Siguió un breve silencio. Chen sentía su respiración agitada al otro lado del teléfono. Luego, Wang habló con la voz teñida de emoción.

– ¿Chen? -¿Sí?

– Suenas muy cansado. Puedo ir a verte. Es decir, si te parece bien.

– ¡Oh!, sólo estoy un poco cansado -dijo casi como un acto reflejo-. Me hace falta dormir bien una noche. Creo que es lo único que necesito.

– ¿Estás seguro?

– Sí, te lo agradezco mucho.

– Entonces, cuídate.

– Tú también.

Después de colgar se quedó parado junto a la cabina. No tenía ni idea de cómo solucionar sus problemas, por no hablar de los de Wang. Pasaron dos o tres minutos y el teléfono no volvió a sonar. Por algún motivo, esperaba lo contrario. El silencio lo decepcionó. Se quedó muy preocupado por su destino. Lógicamente, una periodista como Wang era sensible a los cambios de actitud en las personas. El sargento Liao había prometido echar una mano cuando Chen era una estrella en ascenso, pero con los problemas había cambiado de opinión. A sus ojos, la carrera del inspector jefe estaba prácticamente acabada.

Salió de la cabina. Ya no hacía ese calor insoportable en la calle.
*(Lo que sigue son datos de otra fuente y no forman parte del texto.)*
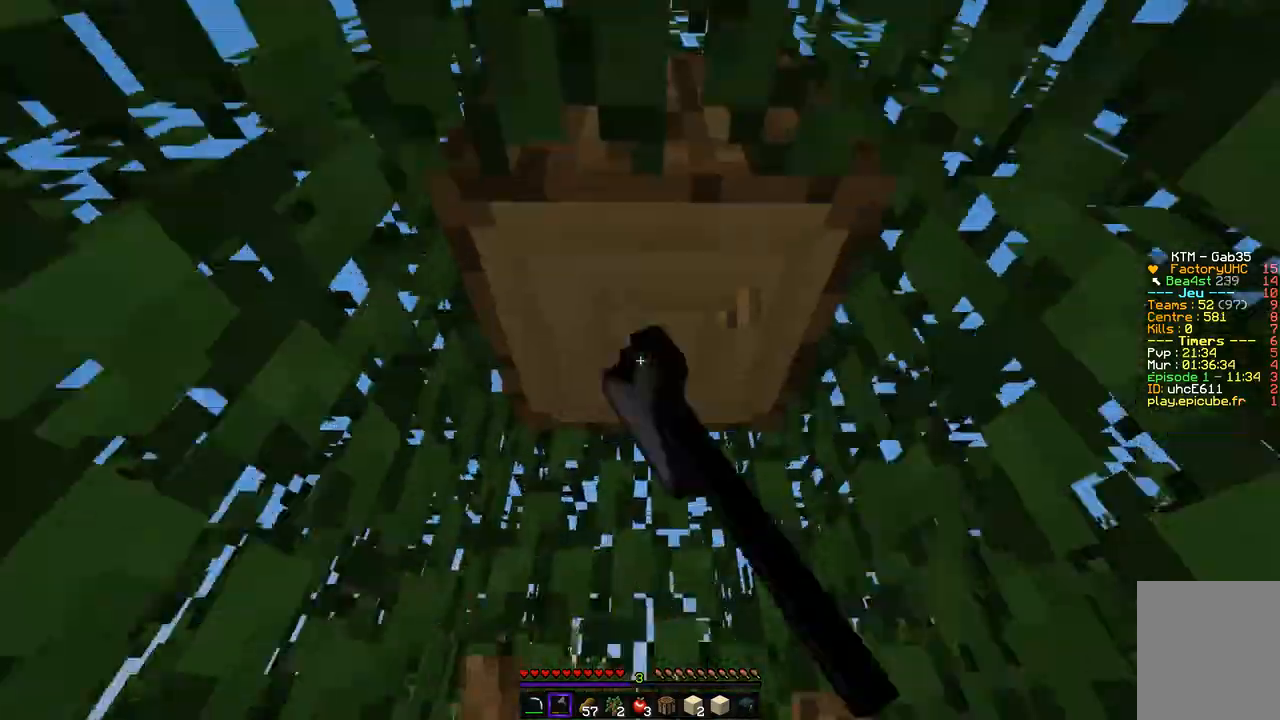
{"keys": [], "mouse": ["left"], "events": [[371, "z", "up"]]}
La luz de la luna se desplazaba suavemente a través del follaje. Chen no estaba de humor para volver a su piso. Muchas cosas le rondaban la cabeza. Se encontró paseando sin rumbo por la calle desierta, y de repente, se percató de que caminaba en dirección al Bund. En el cruce de la calle Sichuan, dejó atrás un edificio de ladrillo de dos plantas. En tiempos de la Revolución Cultural pertenecía al Instituto Yaojing, pero ahora ya no era una escuela sino un restaurante, El pabellón rojo, nombre que aludía sutilmente al lujo de Sueño en el pabellón rojo. Quizá era un solar demasiado valioso para una escuela. Resistió la tentación de entrar a tomar un café. No era una noche propicia para la nostalgia. Recortadas contra las luces de neón del restaurante, vio las siluetas de varias personas que cambiaban divisas a unos turistas. Una chica joven perseguía a una pareja de extranjeros mayores con un montón de yuanes en la mano. En sus tiempos de escolar, Chen y otros Pequeños Guardias Rojos habían sido asistentes de guardias de tráfico, persiguiendo las bicicletas sin matrícula o con asientos para bebés, que estaban prohibidos. En aquellos días actuaban como celosos voluntarios. Súbitamente apareció el río.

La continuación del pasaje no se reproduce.